"Louise, bring some water at once," said Mrs. Parlin, sternly.

"O, mother," sobbed Louise, returning with the water, "I didn't mean to be so hasty; but you might have known I would: you should have sent me out of the room."

This was very much the way Prudy talked when she did wrong: she had a funny way of blaming other people.

It is always unsafe to tell even joyful news too suddenly; but Louise's thoughtlessness had not done so much harm as they all feared. Mrs. Clifford recovered from the shock, and in an hour or two was wonderfully calm, looking so perfectly happy that it was delightful just to gaze at her face.

She wanted the pleasure of telling the children the story with her own lips. Grace was fairly wild with joy, kissing everybody, and declaring it was "too good for anything." She was too happy to keep still, while as for Horace, he was too happy to talk.

"Then uncle Henry wasn't gone to heaven," cried little Prudy: "hasn't he been to heaven at all?"

"No, of course not," said Susy: "didn't you hear 'em say he'd be here to-night?—Now you've got on the nicest kind of a dress, and if you spot it up 'twill be awful."

"I guess," pursued Prudy, "the man that shooted found 'twas uncle Henry, and so he didn't want to kill him down dead."

How the family found time to do so many things that day, I do not know, especially as each one was in somebody's way, and the children under everybody's feet.
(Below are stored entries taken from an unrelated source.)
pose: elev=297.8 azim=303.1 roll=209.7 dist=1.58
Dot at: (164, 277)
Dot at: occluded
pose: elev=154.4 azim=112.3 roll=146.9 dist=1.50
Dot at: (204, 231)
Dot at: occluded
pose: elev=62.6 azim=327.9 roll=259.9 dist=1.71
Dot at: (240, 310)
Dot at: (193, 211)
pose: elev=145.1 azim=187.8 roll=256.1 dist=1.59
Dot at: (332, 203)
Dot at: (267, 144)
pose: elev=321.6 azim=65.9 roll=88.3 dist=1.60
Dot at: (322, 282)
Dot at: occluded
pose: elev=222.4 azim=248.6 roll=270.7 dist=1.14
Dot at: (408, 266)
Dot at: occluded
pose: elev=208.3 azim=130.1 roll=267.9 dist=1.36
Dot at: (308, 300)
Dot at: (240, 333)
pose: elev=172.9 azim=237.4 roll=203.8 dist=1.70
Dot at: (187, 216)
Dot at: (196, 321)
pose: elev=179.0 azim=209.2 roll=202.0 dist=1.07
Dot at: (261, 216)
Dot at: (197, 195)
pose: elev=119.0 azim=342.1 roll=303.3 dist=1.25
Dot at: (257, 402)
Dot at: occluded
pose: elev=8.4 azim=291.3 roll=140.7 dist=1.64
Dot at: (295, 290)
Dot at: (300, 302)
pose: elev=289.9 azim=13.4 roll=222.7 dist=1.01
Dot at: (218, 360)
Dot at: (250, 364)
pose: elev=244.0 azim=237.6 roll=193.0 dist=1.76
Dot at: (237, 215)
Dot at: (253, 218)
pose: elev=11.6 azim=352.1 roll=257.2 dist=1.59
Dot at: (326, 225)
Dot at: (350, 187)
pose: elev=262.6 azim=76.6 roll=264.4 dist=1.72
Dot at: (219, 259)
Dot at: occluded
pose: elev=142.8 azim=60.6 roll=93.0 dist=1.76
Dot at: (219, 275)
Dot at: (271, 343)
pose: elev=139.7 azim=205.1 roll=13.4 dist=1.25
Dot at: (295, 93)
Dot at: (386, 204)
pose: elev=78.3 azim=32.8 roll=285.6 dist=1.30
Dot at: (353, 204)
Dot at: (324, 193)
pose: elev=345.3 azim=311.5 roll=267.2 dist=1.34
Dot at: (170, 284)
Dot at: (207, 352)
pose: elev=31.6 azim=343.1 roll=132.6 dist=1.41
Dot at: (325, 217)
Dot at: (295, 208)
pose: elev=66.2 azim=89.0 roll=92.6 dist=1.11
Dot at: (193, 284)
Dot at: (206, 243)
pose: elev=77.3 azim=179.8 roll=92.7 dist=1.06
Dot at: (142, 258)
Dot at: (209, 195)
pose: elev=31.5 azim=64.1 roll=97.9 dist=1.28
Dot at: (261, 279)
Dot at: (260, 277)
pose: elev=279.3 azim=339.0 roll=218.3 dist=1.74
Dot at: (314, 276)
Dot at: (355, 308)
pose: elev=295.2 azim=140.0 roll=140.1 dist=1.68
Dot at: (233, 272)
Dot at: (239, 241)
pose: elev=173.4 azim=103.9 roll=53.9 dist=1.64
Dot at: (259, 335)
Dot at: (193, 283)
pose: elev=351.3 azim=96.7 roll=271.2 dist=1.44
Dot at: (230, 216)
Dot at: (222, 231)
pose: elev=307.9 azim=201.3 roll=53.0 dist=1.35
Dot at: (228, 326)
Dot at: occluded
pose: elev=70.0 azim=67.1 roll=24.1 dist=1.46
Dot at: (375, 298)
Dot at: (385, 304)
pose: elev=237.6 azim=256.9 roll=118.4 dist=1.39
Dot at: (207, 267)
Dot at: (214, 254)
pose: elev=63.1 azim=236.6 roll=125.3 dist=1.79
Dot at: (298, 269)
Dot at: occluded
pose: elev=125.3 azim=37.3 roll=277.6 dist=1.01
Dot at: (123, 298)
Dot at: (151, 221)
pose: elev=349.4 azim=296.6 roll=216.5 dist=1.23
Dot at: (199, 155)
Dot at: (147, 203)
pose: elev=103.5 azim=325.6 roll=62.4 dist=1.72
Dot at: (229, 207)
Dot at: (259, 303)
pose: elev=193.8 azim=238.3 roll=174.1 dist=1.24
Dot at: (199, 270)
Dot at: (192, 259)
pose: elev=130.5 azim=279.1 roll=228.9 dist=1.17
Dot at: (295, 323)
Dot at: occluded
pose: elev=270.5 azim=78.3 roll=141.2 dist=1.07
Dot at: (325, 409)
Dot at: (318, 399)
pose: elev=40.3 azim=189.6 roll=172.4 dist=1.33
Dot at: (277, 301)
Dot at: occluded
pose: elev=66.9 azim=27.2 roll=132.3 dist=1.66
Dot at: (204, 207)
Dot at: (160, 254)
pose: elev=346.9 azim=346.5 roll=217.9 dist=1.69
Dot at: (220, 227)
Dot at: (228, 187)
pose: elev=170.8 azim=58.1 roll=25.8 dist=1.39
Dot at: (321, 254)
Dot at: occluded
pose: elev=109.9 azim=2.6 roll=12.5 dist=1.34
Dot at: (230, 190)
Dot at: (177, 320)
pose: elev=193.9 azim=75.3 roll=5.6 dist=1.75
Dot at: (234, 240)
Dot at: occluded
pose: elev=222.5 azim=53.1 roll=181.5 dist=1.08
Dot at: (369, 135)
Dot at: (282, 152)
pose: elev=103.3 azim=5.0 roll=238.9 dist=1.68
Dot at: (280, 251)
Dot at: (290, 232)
But before night the pantry was full of nice things, the whole house was as fresh as a rose, and the parlors were adorned with autumn flowers and green garlands.

Not only the kerosene lamps, but all the old oil lamps, were filled, and every candle-stick, whether brass, iron, or glass, was used to hold a sperm candle; so that in the evening the house at every window was all ablaze with light. The front door stood wide open, and the piazza and part of the lawn were as bright as day. The double gate had been unlatched for hours, and everybody was waiting for the carriage to drive up.